Ali- When Maya was 3 years old, I had a conference in Lisbon, Portugal and the whole family trucked over to see the sights. Maya was going through a phase where, for various reasons, she had decided walking was not her thing, and so we spent a fair amount of that trip hauling a 40 pound kid around on our backs. I would also like to note that Lisbon is damn hilly and by the end of our stay we were self medicating with Ginja, the Portuguese sour cherry liquor sold out of shacks as a digestive and all purpose pain killer.
Flash forward 7 years and the same conference was back in Lisbon. With visiting family obligations, Joe and Maya couldn’t arrive until Saturday afternoon and we all had to be back Monday giving us roughly 26 hours to revisit the city, unburdened as it were compared to the last time.
Now before heading to Lisbon I had a colleague at University of Zurich show me pictures of this ridiculous looking Disney castle on a hill in some town outside Lisbon called Sintra. So it seemed like this was the thing to see given that we had previously seen many of the Lisbon sights.

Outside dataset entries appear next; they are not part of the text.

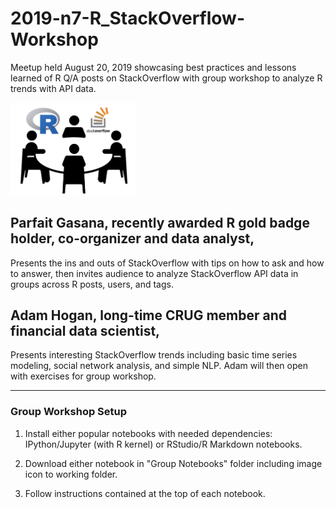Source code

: # 2019-n7-R_StackOverflow-Workshop
Meetup held August 20, 2019 showcasing best practices and lessons learned of R Q/A posts on StackOverflow with group workshop to analyze R trends with API data.

<img src="Group_Notebooks/r_so_workshop.png" width="200" title="workshop icon" alt="workshop icon">

## Parfait Gasana, recently awarded R gold badge holder, co-organizer and data analyst,
Presents the ins and outs of StackOverflow with tips on how to ask and how to answer, then invites audience to analyze StackOverflow API data in groups across R posts, users, and tags.

## Adam Hogan, long-time CRUG member and financial data scientist, 
Presents interesting StackOverflow trends including basic time series modeling, social network analysis, and simple NLP. Adam will then open with exercises for group workshop.

---

### Group Workshop Setup

1. Install either popular notebooks with needed dependencies: IPython/Jupyter (with R kernel) or RStudio/R Markdown notebooks.

2. Download either notebook in "Group Notebooks" folder including image icon to working folder.

3. Follow instructions contained at the top of each notebook.

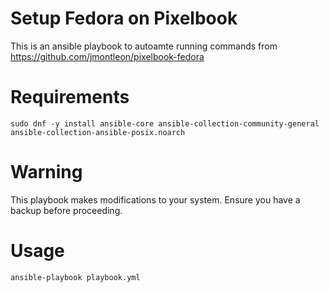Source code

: # Setup Fedora on Pixelbook

This is an ansible playbook to autoamte running commands from https://github.com/jmontleon/pixelbook-fedora

# Requirements

`sudo dnf -y install ansible-core ansible-collection-community-general ansible-collection-ansible-posix.noarch`

# Warning
This playbook makes modifications to your system. Ensure you have a backup before proceeding.

# Usage

`ansible-playbook playbook.yml`
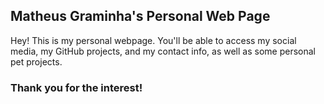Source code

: ## Matheus Graminha's Personal Web Page
Hey! This is my personal webpage. You'll be able to access my social media, my GitHub projects, and my contact info, as well as some personal pet projects.
<h3> Thank you for the interest! </h3>
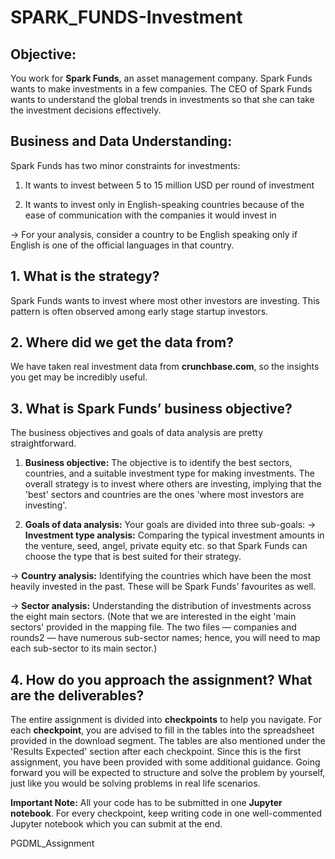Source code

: # SPARK_FUNDS-Investment
## Objective:
You work for __Spark Funds__, an asset management company. Spark Funds wants to make investments in a few companies. The CEO of Spark Funds wants to understand the global trends in investments so that she can take the investment decisions effectively.
## Business and Data Understanding:
Spark Funds has two minor constraints for investments:

1. It wants to invest between 5 to 15 million USD per round of investment

2. It wants to invest only in English-speaking countries because of the ease of communication with the companies it would invest in

-> For your analysis, consider a country to be English speaking only if English is one of the official languages in that country.

## 1. What is the strategy?

Spark Funds wants to invest where most other investors are investing. This pattern is often observed among early stage startup investors.

## 2. Where did we get the data from? 

We have taken real investment data from __crunchbase.com__, so the insights you get may be incredibly useful.

## 3. What is Spark Funds’ business objective?

The business objectives and goals of data analysis are pretty straightforward.

1. __Business objective:__ The objective is to identify the best sectors, countries, and a suitable investment type for making investments. The overall strategy is to invest where others are investing, implying that the 'best' sectors and countries are the ones 'where most investors are investing'.

2. __Goals of data analysis:__ Your goals are divided into three sub-goals:
-> __Investment type analysis:__ Comparing the typical investment amounts in the venture, seed, angel, private equity etc. so that Spark Funds can choose the type that is best suited for their strategy.

-> __Country analysis:__ Identifying the countries which have been the most heavily invested in the past. These will be Spark Funds’ favourites as well.

-> __Sector analysis:__ Understanding the distribution of investments across the eight main sectors. (Note that we are interested in the eight 'main sectors' provided in the mapping file. The two files — companies and rounds2 — have numerous sub-sector names; hence, you will need to map each sub-sector to its main sector.)

## 4. How do you approach the assignment? What are the deliverables?

The entire assignment is divided into __checkpoints__ to help you navigate. For each __checkpoint__, you are advised to fill in the tables into the spreadsheet provided in the download segment. The tables are also mentioned under the 'Results Expected' section after each checkpoint. Since this is the first assignment, you have been provided with some additional guidance. Going forward you will be expected to structure and solve the problem by yourself, just like you would be solving problems in real life scenarios.

 

__Important Note:__ All your code has to be submitted in one __Jupyter notebook__. For every checkpoint, keep writing code in one well-commented Jupyter notebook which you can submit at the end.

PGDML_Assignment
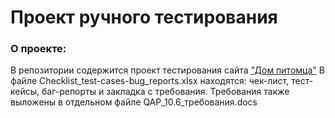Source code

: # Проект ручного тестирования 
### О проекте:
В репозитории содержится проект тестирования сайта ["Дом питомца"](http://158.160.56.133/app/pets)
В файле Checklist_test-cases-bug_reports.xlsx находятся: чек-лист, тест-кейсы, баг-репорты и закладка с требования.
Требования также выложены в отдельном файле QAP_10.6_требования.docs

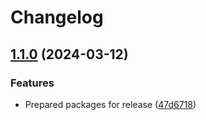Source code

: # Changelog

## [1.1.0](https://github.com/do-ob-io/config/compare/v1.0.0...v1.1.0) (2024-03-12)


### Features

* Prepared packages for release ([47d6718](https://github.com/do-ob-io/config/commit/47d6718279f8da7f2e170efc5758ece9a7633b0d))
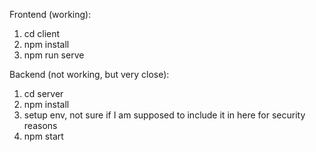 Frontend (working):

1. cd client
2. npm install
3. npm run serve



Backend (not working, but very close):
1. cd server
2. npm install
3. setup env, not sure if I am supposed to include it in here for security reasons
4. npm start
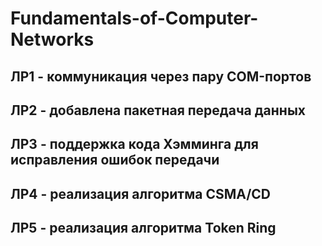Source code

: # Fundamentals-of-Computer-Networks

## ЛР1 - коммуникация через пару COM-портов
## ЛР2 - добавлена пакетная передача данных 
## ЛР3 - поддержка кода Хэмминга для исправления ошибок передачи
## ЛР4 - реализация алгоритма CSMA/CD
## ЛР5 - реализация алгоритма Token Ring
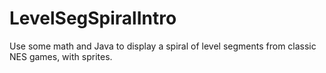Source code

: # LevelSegSpiralIntro
Use some math and Java to display a spiral of level segments from classic NES games, with sprites.
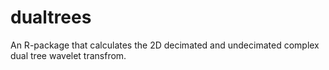 # dualtrees
An R-package that calculates the 2D decimated and undecimated complex dual tree wavelet transfrom.
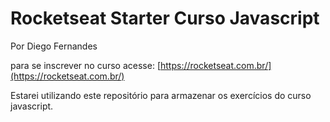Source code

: # Rocketseat Starter Curso Javascript

Por Diego Fernandes

para se inscrever no curso acesse:
[https://rocketseat.com.br/](https://rocketseat.com.br/)


Estarei utilizando este repositório para armazenar os exercícios do curso javascript.
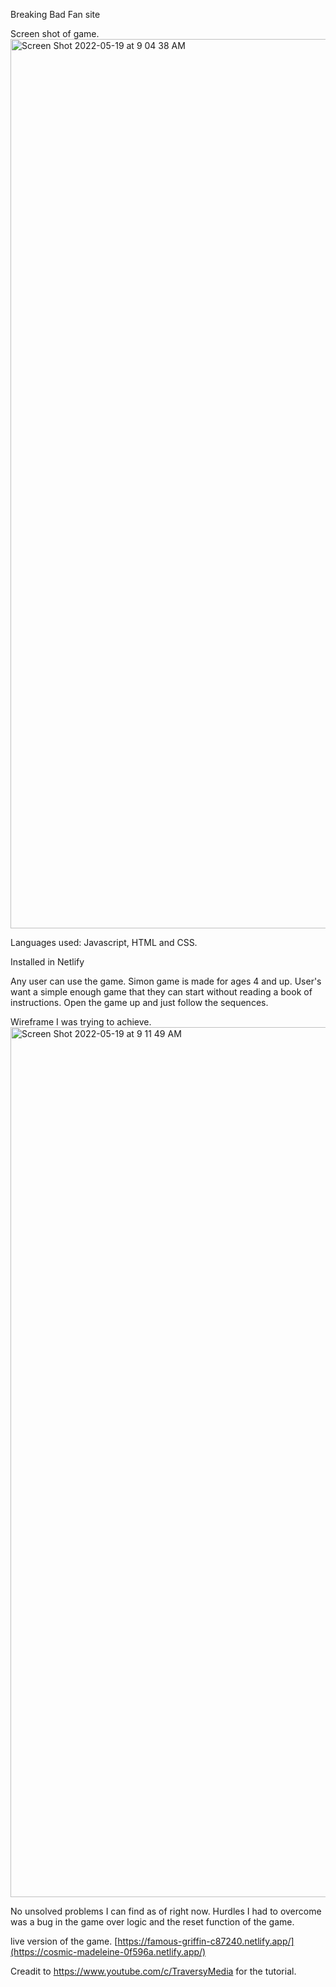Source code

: Breaking Bad Fan site

Screen shot of game.
<img width="1423" alt="Screen Shot 2022-05-19 at 9 04 38 AM" src="https://user-images.githubusercontent.com/47561235/169300248-bca44812-cb16-4193-8f5f-39025aa2b0f5.png">

Languages used: Javascript, HTML and CSS.

Installed in Netlify

Any user can use the game. Simon game is made for ages 4 and up. User's want a simple enough game that they can start without reading a book of instructions.
Open the game up and just follow the sequences.

Wireframe I was trying to achieve.
<img width="1392" alt="Screen Shot 2022-05-19 at 9 11 49 AM" src="https://user-images.githubusercontent.com/47561235/169301603-8748bea8-9610-465a-9a2c-a329e8d341be.png">

No unsolved problems I can find as of right now. Hurdles I had to overcome was a bug in the game over logic and the reset function of the game.

live version of the game.
[https://famous-griffin-c87240.netlify.app/](https://cosmic-madeleine-0f596a.netlify.app/)


Creadit to https://www.youtube.com/c/TraversyMedia for the tutorial.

Ok so first let me mention that this conference is a bit unusual in that it brings out the unknown wild side of statisticians, and this was the Friday night conference dinner scene (those are actual professional statisticians playing instruments), which greatly increased my risk of self-ass-making during my Saturday morning talk. Saturday morning comes and I give my talk at the conference, managing to sound tollerably competent (total coup!). Then I headed into the city center to check into our Airbnb and wait for Joe and Maya. Tiff, the very nice Australian massage therapist who owned the place, was kind enough to say I wasn’t completely nuts to try to head out to Sintra that afternoon. She gave the key tip to take an Uber there rather than haul out by train.

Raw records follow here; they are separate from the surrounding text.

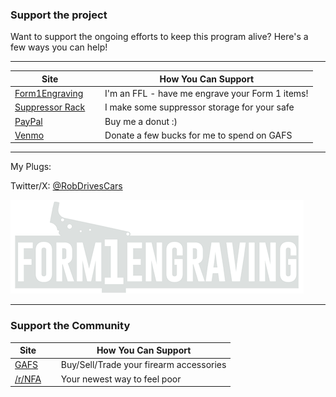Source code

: ### Support the project

Want to support the ongoing efforts to keep this program alive? Here's a few ways you can help!

----

| Site |   | How You Can Support |
| ------ | ------ | ------ |
| [Form1Engraving](https://Form1Engraving.com) |   | I'm an FFL - have me engrave your Form 1 items! |
| [Suppressor Rack](https://www.etsy.com/listing/1543341366/silncr-the-modular-suppressor-storage) |   | I make some suppressor storage for your safe |
| [PayPal](https://paypal.me/RobbStumpf) |   | Buy me a donut :) |
| [Venmo](https://venmo.com/RobbStumpf) |   | Donate a few bucks for me to spend on GAFS |

----

My Plugs:

Twitter/X: [@RobDrivesCars](https://x.com/robdrivescars)

[![Form1Engraving Logo](/static/f1e.png "Form1Engraving Logo")](https://form1engraving.com)

----

### Support the Community

| Site |   | How You Can Support |
| ------ | ------ | ------ |
| [GAFS](https://reddit.com/r/gunaccessoriesforsale) |   | Buy/Sell/Trade your firearm accessories |
| [/r/NFA](https://reddit.com/r/NFA) |   | Your newest way to feel poor |
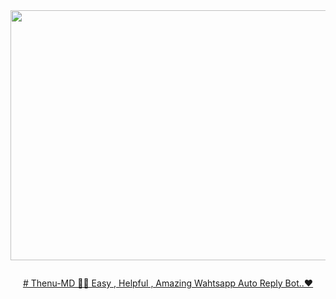 <div class = "repo" align = "center">
 
<a href = "#">
<img src = "https://telegra.ph/file/e1805cc111530fe514728.jpg"  width="600" height="400">
</img>
<p align="center">
  <a href="#"><img src="http://readme-typing-svg.herokuapp.com?color=ff00ab&center=true&vCenter=true&multiline=false&lines=Thenu+MD+WHATSAPP+BOT" alt="">
</p>
# Thenu-MD
🧑‍💻 Easy , Helpful , Amazing Wahtsapp Auto Reply Bot..❤

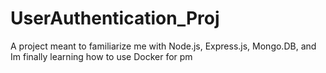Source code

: # UserAuthentication_Proj
A project meant to familiarize me with Node.js, Express.js, Mongo.DB, and Im finally learning how to use Docker for pm
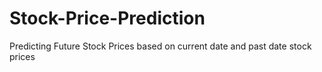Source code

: # Stock-Price-Prediction
Predicting Future Stock Prices based on current date and past date stock prices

Joe and Maya finally stumble in around 2:30 pm and by 3pm we are on the road, tucked into our Uber. An hour later, the Uber driver drops us off at the castle front door, saving us the uphill schlepp from the train station for the ridiculously reasonable price of 30 Euros.
The Pena Palace is actually only one of the castles that sit majestically in the Sintra Mountains but it’s the only one to make the 7 wonders of Portugal list, which shockingly doesn’t include the Ginja shacks. The castle owes its marvelousness to king consort Ferdinand II, who got tired of just sitting around looking pretty as consort to Queen Maria II, and decided to take on a castle as a hobby. He hired a mining engineer/landscaper/amateur architect named Baron Wilhelm Ludwig von Eschwege to design the place. Right now you may be puzzling over the choice of a mining engineer but the whole bloody castle is fused into the mountain making it clear that someone who knows how to burrow into rock was essential. After getting our fill of the castle, we decided to hike back down to Sintra to catch another Uber back to Lisbon and experienced the wonders of the surrounding grounds along the way. You could spend about a week just wandering the hills that are part of the estate.

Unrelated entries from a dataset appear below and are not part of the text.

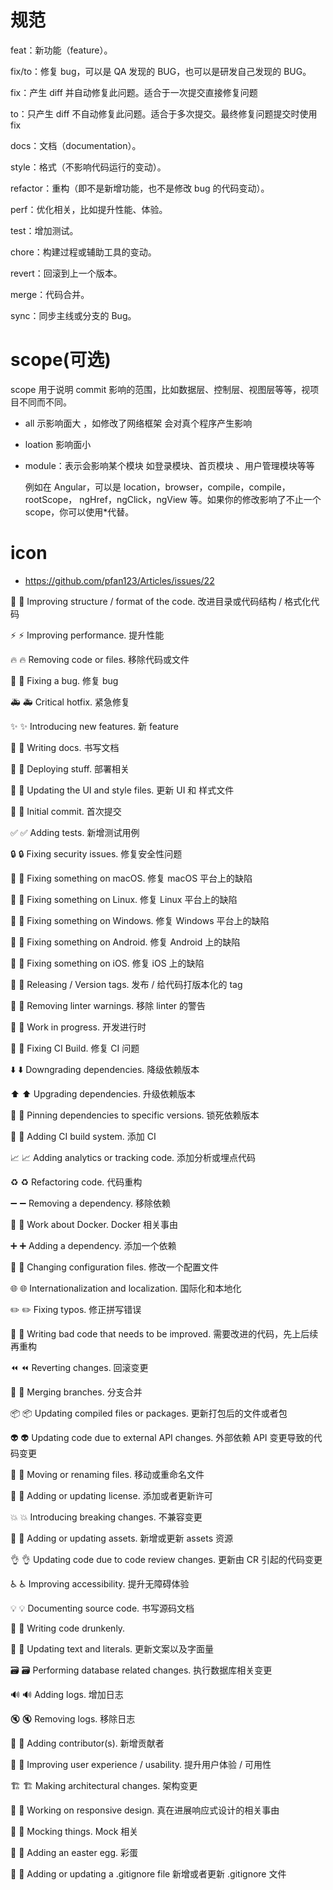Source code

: # 规范

feat：新功能（feature）。

fix/to：修复 bug，可以是 QA 发现的 BUG，也可以是研发自己发现的 BUG。

fix：产生 diff 并自动修复此问题。适合于一次提交直接修复问题

to：只产生 diff 不自动修复此问题。适合于多次提交。最终修复问题提交时使用 fix

docs：文档（documentation）。

style：格式（不影响代码运行的变动）。

refactor：重构（即不是新增功能，也不是修改 bug 的代码变动）。

perf：优化相关，比如提升性能、体验。

test：增加测试。

chore：构建过程或辅助工具的变动。

revert：回滚到上一个版本。

merge：代码合并。

sync：同步主线或分支的 Bug。

# scope(可选)

scope 用于说明 commit 影响的范围，比如数据层、控制层、视图层等等，视项目不同而不同。

- all 示影响面大 ，如修改了网络框架 会对真个程序产生影响
- loation 影响面小
- module：表示会影响某个模块 如登录模块、首页模块 、用户管理模块等等

  例如在 Angular，可以是 location，browser，compile，compile，rootScope， ngHref，ngClick，ngView 等。如果你的修改影响了不止一个 scope，你可以使用\*代替。

# icon

- https://github.com/pfan123/Articles/issues/22

🎨 :art: Improving structure / format of the code. 改进目录或代码结构 / 格式化代码

⚡️ :zap: Improving performance. 提升性能

🔥 :fire: Removing code or files. 移除代码或文件

🐛 :bug: Fixing a bug. 修复 bug

🚑 :ambulance: Critical hotfix. 紧急修复

✨ :sparkles: Introducing new features. 新 feature

📝 :memo: Writing docs. 书写文档

🚀 :rocket: Deploying stuff. 部署相关

💄 :lipstick: Updating the UI and style files. 更新 UI 和 样式文件

🎉 :tada: Initial commit. 首次提交

✅ :white_check_mark: Adding tests. 新增测试用例

🔒 :lock: Fixing security issues. 修复安全性问题

🍎 :apple: Fixing something on macOS. 修复 macOS 平台上的缺陷

🐧 :penguin: Fixing something on Linux. 修复 Linux 平台上的缺陷

🏁 :checkered_flag: Fixing something on Windows. 修复 Windows 平台上的缺陷

🤖 :robot: Fixing something on Android. 修复 Android 上的缺陷

🍏 :green_apple: Fixing something on iOS. 修复 iOS 上的缺陷

🔖 :bookmark: Releasing / Version tags. 发布 / 给代码打版本化的 tag

🚨 :rotating_light: Removing linter warnings. 移除 linter 的警告

🚧 :construction: Work in progress. 开发进行时

💚 :green_heart: Fixing CI Build. 修复 CI 问题

⬇️ :arrow_down: Downgrading dependencies. 降级依赖版本

⬆️ :arrow_up: Upgrading dependencies. 升级依赖版本

📌 :pushpin: Pinning dependencies to specific versions. 锁死依赖版本

👷 :construction_worker: Adding CI build system. 添加 CI

📈 :chart_with_upwards_trend: Adding analytics or tracking code. 添加分析或埋点代码

♻️ :recycle: Refactoring code. 代码重构

➖ :heavy_minus_sign: Removing a dependency. 移除依赖

🐳 :whale: Work about Docker. Docker 相关事由

➕ :heavy_plus_sign: Adding a dependency. 添加一个依赖

🔧 :wrench: Changing configuration files. 修改一个配置文件

🌐 :globe_with_meridians: Internationalization and localization. 国际化和本地化

✏️ :pencil2: Fixing typos. 修正拼写错误

💩 :hankey: Writing bad code that needs to be improved. 需要改进的代码，先上后续再重构

⏪ :rewind: Reverting changes. 回滚变更

🔀 :twisted_rightwards_arrows: Merging branches. 分支合并

📦 :package: Updating compiled files or packages. 更新打包后的文件或者包

👽 :alien: Updating code due to external API changes. 外部依赖 API 变更导致的代码变更

🚚 :truck: Moving or renaming files. 移动或重命名文件

📄 :page_facing_up: Adding or updating license. 添加或者更新许可

💥 :boom: Introducing breaking changes. 不兼容变更

🍱 :bento: Adding or updating assets. 新增或更新 assets 资源

👌 :ok_hand: Updating code due to code review changes. 更新由 CR 引起的代码变更

♿️ :wheelchair: Improving accessibility. 提升无障碍体验

💡 :bulb: Documenting source code. 书写源码文档

🍻 :beers: Writing code drunkenly.

💬 :speech_balloon: Updating text and literals. 更新文案以及字面量

🗃 :card_file_box: Performing database related changes. 执行数据库相关变更

🔊 :loud_sound: Adding logs. 增加日志

🔇 :mute: Removing logs. 移除日志

👥 :busts_in_silhouette: Adding contributor(s). 新增贡献者

🚸 :children_crossing: Improving user experience / usability. 提升用户体验 / 可用性

🏗 :building_construction: Making architectural changes. 架构变更

📱 :iphone: Working on responsive design. 真在进展响应式设计的相关事由

🤡 :clown_face: Mocking things. Mock 相关

🥚 :egg: Adding an easter egg. 彩蛋

🙈 :see_no_evil: Adding or updating a .gitignore file 新增或者更新 .gitignore 文件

Back in Lisbon on Sunday morning we had three hours to eat famous Portuguese pastries, tour St George’s castle and acquire several bottles of Port before heading to the airport. However, the proprietor of Pasteleria Saga was very firm that Patel de nata can only be eaten after a proper breakfast. So we ate a Portuguese version of croissant instead and promised to return to grab a box before our flight.
Next we marched over to St. George’s castle, which is indeed dedicated to the popular warrior Saint who somehow found the time to terrorized dragons while being martyred for his Christian faith.
The same peacocks were there that Maya terrorized in tribute to Saint George 7 years ago.
Lastly we hightailed it over across town to the only open booze shop to get Port and Ginja to take back to Zurich. A week later I can report that one large bottle of Ginja is not nearly enough; bring an extra suitcase.